The Epic Charter Schools investigation keeps growing and the new target is a home in Edmond.

Early Wednesday morning, the Oklahoma State Bureau of Investigation seized the laptop and bank records of Kurt Talbott.

Talbott is a coach with OKC Storm, an athletic organization for home school students.

OSNI now linking him to an earlier embezzlement scheme naming Epic co-founder David Chaney along with Chief Financial Officer Josh Brock.

New documents say in 2012 Chaney and Brock opened a checking account called "EYS Learning Fund" to pay for students' extracurricular activities.

The account racking up more than $1.2 million dollars in state funds and investigators say they put the same amount or more into it every year.

But agents say those funds were disguised and that instead of going to students they were actually going to vendors like OKC Storm.

Oklahoma State Constitution says it's illegal for state funds to be used for things like extra-curricular activities where students receive no elective credit.

The warrant also says Epic "devised" this bank account after being warned about the law.

In all, OSBI says more than 1,200 vendors benefited from state funds and many of them not even certified to teach.

The new documents allege some of them are even "convicted felons".

Investigators say Talbott employed more than a "dozen coaches who were not certified teachers to have direct involvement with students".

Talbott also allegedly admitted to using state funds to pay those coaches and to buy things like uniforms and equipment.

OSBI says Epic "knowingly and intentionally used this money to make fraudulent expenditures" and that the entire school board "failed to oversee" it.

Epic Schools lashing back at the allegations and their attorney released this statement to News 4.

"EPIC and its founders will continue to cooperate with investigators, who have now been probing the school for more than six years.
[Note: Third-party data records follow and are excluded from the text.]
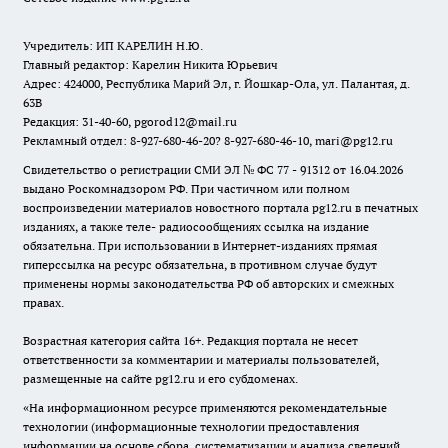
Учредитель: ИП КАРЕЛИН Н.Ю.
Главный редактор: Карелин Никита Юрьевич
Адрес: 424000, Республика Марий Эл, г. Йошкар-Ола, ул. Палантая, д.
63В
Редакция: 31-40-60, pgorod12@mail.ru
Рекламный отдел: 8-927-680-46-20? 8-927-680-46-10, mari@pg12.ru
Свидетельство о регистрации СМИ ЭЛ № ФС 77 - 91312 от 16.04.2026
выдано Роскомнадзором РФ. При частичном или полном
воспроизведении материалов новостного портала pg12.ru в печатных
изданиях, а также теле- радиосообщениях ссылка на издание
обязательна. При использовании в Интернет-изданиях прямая
гиперссылка на ресурс обязательна, в противном случае будут
применены нормы законодательства РФ об авторских и смежных
правах.
Возрастная категория сайта 16+. Редакция портала не несет
ответственности за комментарии и материалы пользователей,
размещенные на сайте pg12.ru и его субдоменах.
«На информационном ресурсе применяются рекомендательные
технологии (информационные технологии предоставления
информации на основе сбора, систематизации и анализа сведений,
It is important to note that no charges have ever been filed. We are confident that the end result of this investigation will be as it has always been – no finding of wrongdoing. We are unable to elaborate beyond this statement due to the fact that the school has not been provided the affidavit that has been provided to some members of the media."

This is the second investigation into Epic Schools. Earlier this year, it was accused of embezzling millions of taxpayer dollars by enrolling students twice, allegedly making a profit of these so-called "ghost students."